Receiving Parcels in Spain

Receiving post has always been a tad problematic since we moved to El Hoyo, our village in the mountains of Spain. In the old days, mail used to arrive by mule, but we’ve definitely progressed since then. Haven’t we?


After moving in, because our front door didn’t sport a letterbox, one of our first jobs was to buy a mailbox. Joe struggled to fix it to the wall, as old Spanish houses are made of dry rubble held together with sand. Joe persevered, and succeeded.

“There! That’s done,” he said, standing back to admire his work. “The postman shouldn’t have any trouble with that.”

Unfortunately, our mailbox has never been exactly overworked. I suppose the fact that our house has three doors, opening onto three different streets doesn’t help. Our house isn’t huge, but quirky.

“Any post?” I ask, as Joe unlocks the box daily.

“Nope, just moths,” is the usual reply.

Our mail arrives in a variety of ways. Usually, it arrives on the fish van, smelling strongly of sardines and calamari. Sometimes it comes on the bread van, and smells much sweeter. Other times, the phone rings, and Marcia from the village shop informs us that she has letters for us.

“There’s a small packet from your daughter in Australia, an electricity bill, a postcard from your English friends, they’re on holiday in Lanzarote by the way, and a letter from the taxman.” Marcia may be well over 80, but nothing escapes her eagle eye.

We’ve discovered that UPS and DHL  drivers flatly refuse to drive up to El Hoyo, and have devised all kinds of excuses to avoid the twisting, winding road to our village.
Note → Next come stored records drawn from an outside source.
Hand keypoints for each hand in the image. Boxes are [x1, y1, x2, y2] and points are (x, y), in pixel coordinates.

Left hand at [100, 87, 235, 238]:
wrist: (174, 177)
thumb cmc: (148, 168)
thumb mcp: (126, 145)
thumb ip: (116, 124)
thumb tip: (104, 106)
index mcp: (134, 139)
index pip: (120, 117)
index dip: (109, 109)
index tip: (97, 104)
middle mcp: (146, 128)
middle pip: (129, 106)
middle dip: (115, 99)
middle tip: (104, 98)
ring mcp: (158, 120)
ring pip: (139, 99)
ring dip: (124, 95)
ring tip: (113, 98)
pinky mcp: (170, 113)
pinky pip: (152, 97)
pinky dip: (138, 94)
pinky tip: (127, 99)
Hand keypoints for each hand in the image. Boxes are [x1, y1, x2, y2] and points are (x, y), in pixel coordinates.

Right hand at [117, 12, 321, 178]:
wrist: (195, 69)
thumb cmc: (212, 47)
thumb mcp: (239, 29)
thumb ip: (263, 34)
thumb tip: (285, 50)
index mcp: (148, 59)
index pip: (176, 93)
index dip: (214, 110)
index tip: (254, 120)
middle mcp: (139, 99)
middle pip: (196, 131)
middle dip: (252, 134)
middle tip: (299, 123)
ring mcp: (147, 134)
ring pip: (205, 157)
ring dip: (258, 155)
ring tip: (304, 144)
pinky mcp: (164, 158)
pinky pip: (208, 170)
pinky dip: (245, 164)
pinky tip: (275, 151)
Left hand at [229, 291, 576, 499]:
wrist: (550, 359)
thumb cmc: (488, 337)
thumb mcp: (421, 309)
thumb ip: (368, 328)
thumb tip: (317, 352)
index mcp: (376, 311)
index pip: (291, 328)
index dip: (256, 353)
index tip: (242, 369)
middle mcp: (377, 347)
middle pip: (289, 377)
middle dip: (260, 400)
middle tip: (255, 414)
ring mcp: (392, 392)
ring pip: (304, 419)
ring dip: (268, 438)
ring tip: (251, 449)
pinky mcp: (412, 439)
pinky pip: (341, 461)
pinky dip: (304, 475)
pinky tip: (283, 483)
When the phone rings in the morning, we know it’ll be a driver, needing to deliver a parcel.

“My truck is broken, can you meet me at such and such place?”


“Your village doesn’t show up on my navigation equipment.”
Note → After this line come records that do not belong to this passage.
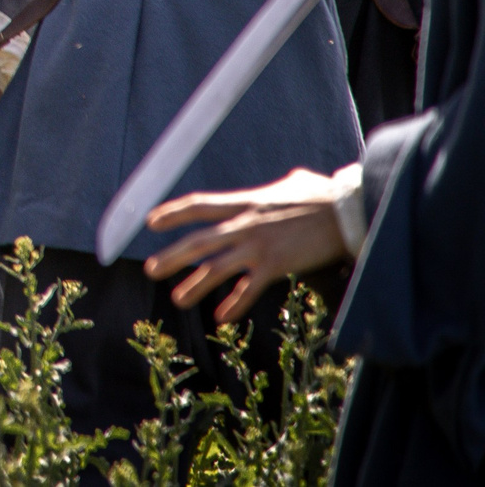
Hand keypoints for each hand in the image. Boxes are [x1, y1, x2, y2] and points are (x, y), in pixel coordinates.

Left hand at [142, 167, 354, 323]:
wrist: (346, 211)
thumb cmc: (324, 195)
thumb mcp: (294, 182)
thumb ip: (279, 186)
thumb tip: (290, 179)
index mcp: (245, 201)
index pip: (199, 205)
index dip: (173, 213)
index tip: (151, 222)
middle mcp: (245, 223)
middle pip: (199, 241)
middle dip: (172, 256)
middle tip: (150, 269)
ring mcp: (258, 245)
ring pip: (216, 267)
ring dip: (195, 285)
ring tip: (177, 299)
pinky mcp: (276, 264)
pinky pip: (248, 288)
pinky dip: (234, 303)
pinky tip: (221, 316)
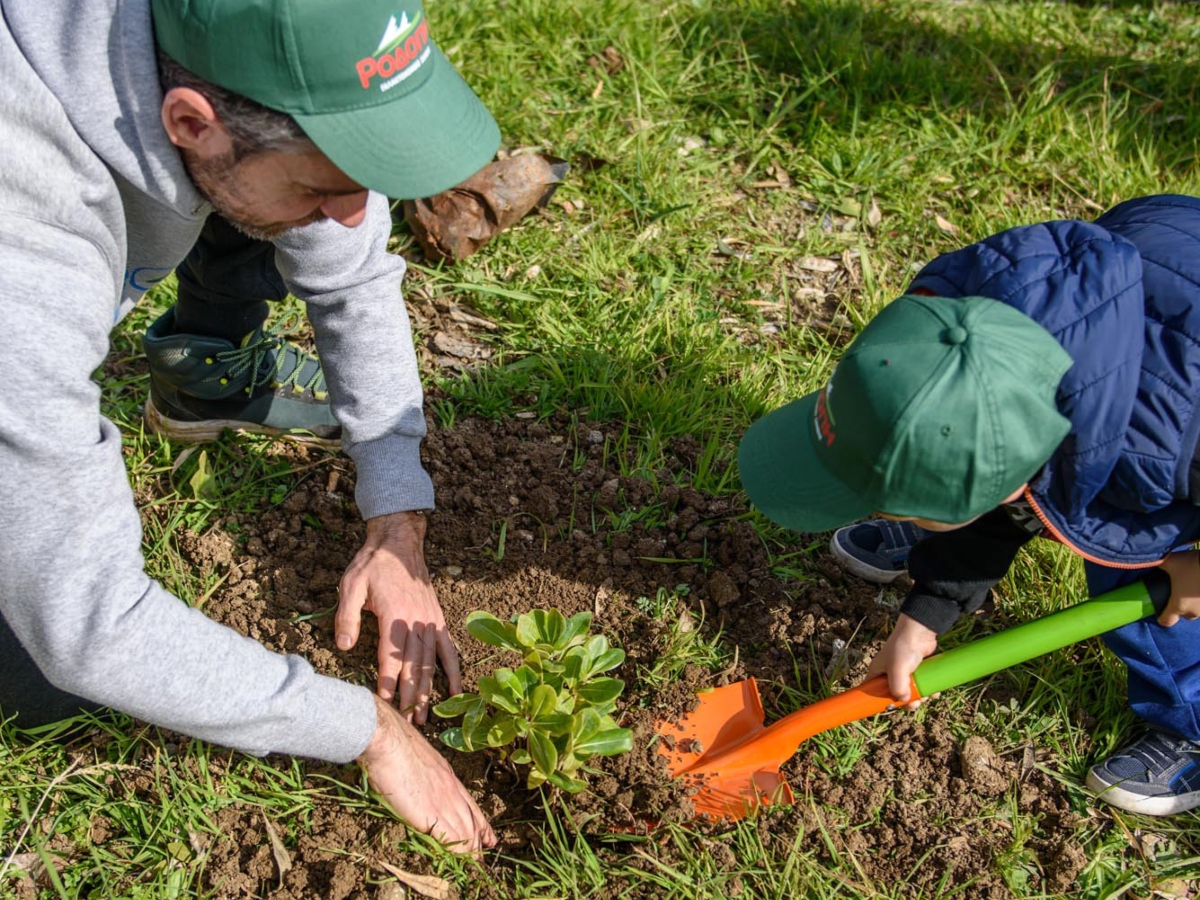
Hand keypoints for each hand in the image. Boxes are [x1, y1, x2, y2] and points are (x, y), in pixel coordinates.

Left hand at [335, 511, 460, 723]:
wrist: (400, 542)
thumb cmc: (372, 564)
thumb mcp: (351, 585)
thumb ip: (347, 616)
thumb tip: (342, 646)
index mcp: (394, 615)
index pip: (390, 657)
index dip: (388, 683)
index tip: (385, 705)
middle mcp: (416, 621)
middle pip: (415, 666)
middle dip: (411, 697)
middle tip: (408, 724)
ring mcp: (430, 621)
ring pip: (431, 662)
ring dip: (429, 690)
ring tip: (426, 716)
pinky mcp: (438, 619)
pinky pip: (449, 648)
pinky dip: (454, 670)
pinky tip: (456, 691)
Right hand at [359, 695, 495, 851]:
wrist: (388, 740)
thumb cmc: (394, 744)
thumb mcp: (418, 757)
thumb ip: (423, 773)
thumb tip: (417, 781)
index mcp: (447, 775)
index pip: (470, 803)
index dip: (480, 821)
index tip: (487, 834)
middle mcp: (451, 789)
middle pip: (471, 820)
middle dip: (478, 839)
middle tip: (483, 855)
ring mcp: (443, 801)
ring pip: (465, 831)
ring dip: (470, 849)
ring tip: (475, 863)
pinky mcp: (430, 814)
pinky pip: (450, 838)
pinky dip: (458, 852)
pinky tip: (461, 861)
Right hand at [864, 614, 938, 708]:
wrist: (919, 632)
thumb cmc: (903, 648)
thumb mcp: (897, 669)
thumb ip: (898, 687)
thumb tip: (904, 700)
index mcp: (878, 673)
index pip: (873, 692)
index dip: (880, 701)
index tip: (892, 707)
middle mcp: (889, 674)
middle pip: (895, 695)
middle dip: (907, 702)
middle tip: (915, 702)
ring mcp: (904, 673)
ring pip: (910, 692)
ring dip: (920, 697)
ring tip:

Joe and I know how to answer. “You know the Repsol garage at the bottom of the mountain? Near Carrefour? Put it behind the counter there.”
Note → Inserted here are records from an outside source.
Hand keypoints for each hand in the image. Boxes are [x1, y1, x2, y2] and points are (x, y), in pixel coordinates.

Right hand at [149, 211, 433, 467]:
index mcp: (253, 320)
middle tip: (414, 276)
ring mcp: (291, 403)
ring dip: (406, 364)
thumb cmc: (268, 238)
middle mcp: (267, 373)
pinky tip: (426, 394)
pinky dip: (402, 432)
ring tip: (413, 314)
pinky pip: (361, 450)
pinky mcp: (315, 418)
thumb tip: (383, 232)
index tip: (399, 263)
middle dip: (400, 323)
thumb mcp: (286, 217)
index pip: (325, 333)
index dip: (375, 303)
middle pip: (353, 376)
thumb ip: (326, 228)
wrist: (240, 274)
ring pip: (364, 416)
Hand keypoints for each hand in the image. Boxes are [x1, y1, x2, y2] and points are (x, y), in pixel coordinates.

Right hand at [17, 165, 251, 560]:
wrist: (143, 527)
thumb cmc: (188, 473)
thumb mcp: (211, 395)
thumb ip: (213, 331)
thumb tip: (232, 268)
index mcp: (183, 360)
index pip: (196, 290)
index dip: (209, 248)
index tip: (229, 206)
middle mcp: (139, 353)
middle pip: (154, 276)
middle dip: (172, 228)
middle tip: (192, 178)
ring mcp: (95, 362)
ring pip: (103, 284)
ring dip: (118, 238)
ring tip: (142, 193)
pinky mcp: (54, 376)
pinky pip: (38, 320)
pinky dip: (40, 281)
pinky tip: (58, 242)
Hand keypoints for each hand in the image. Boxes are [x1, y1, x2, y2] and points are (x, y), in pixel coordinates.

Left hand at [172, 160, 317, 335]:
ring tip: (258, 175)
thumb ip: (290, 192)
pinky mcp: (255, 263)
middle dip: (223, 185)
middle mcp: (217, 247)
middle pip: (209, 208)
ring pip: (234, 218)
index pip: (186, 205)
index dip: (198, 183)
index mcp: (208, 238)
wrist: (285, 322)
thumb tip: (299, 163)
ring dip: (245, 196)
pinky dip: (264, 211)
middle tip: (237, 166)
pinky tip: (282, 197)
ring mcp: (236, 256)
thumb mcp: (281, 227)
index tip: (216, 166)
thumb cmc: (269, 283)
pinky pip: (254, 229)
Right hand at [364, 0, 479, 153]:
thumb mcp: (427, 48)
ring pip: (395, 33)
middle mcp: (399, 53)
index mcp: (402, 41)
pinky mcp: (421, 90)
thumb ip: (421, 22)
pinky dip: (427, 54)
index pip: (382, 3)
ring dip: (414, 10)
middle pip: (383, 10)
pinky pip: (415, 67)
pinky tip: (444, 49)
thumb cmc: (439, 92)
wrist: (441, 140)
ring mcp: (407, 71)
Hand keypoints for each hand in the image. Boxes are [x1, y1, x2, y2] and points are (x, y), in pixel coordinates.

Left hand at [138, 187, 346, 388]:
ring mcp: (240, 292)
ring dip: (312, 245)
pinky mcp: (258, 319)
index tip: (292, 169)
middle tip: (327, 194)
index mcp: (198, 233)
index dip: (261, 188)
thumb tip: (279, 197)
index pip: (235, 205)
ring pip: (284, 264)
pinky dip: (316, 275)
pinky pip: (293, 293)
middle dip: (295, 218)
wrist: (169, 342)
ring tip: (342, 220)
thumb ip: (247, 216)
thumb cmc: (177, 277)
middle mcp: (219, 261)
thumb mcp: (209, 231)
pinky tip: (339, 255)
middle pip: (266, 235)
We can hear the relief in the driver’s voice. “I know it! I’ll leave it there.”

Sorted. So Joe climbs into the car and drives down the mountain to collect our waiting parcel from the nice staff at the Repsol garage. When he arrives home, he checks our mailbox, just in case. More often than not, there’s a little slip of paper in there, from our Spanish postman.

“We tried to deliver your packet, but nobody was in. Please collect it from the post office between the hours of 8.00am and 2.00pm.”

I’d been in the house all day, and nobody had knocked on any of our doors.

“Oh well,” says Joe, “I’ll drive down to the post office tomorrow morning. And I’d better check that nothing’s been left at Marcia’s or the Repsol garage while I’m there.”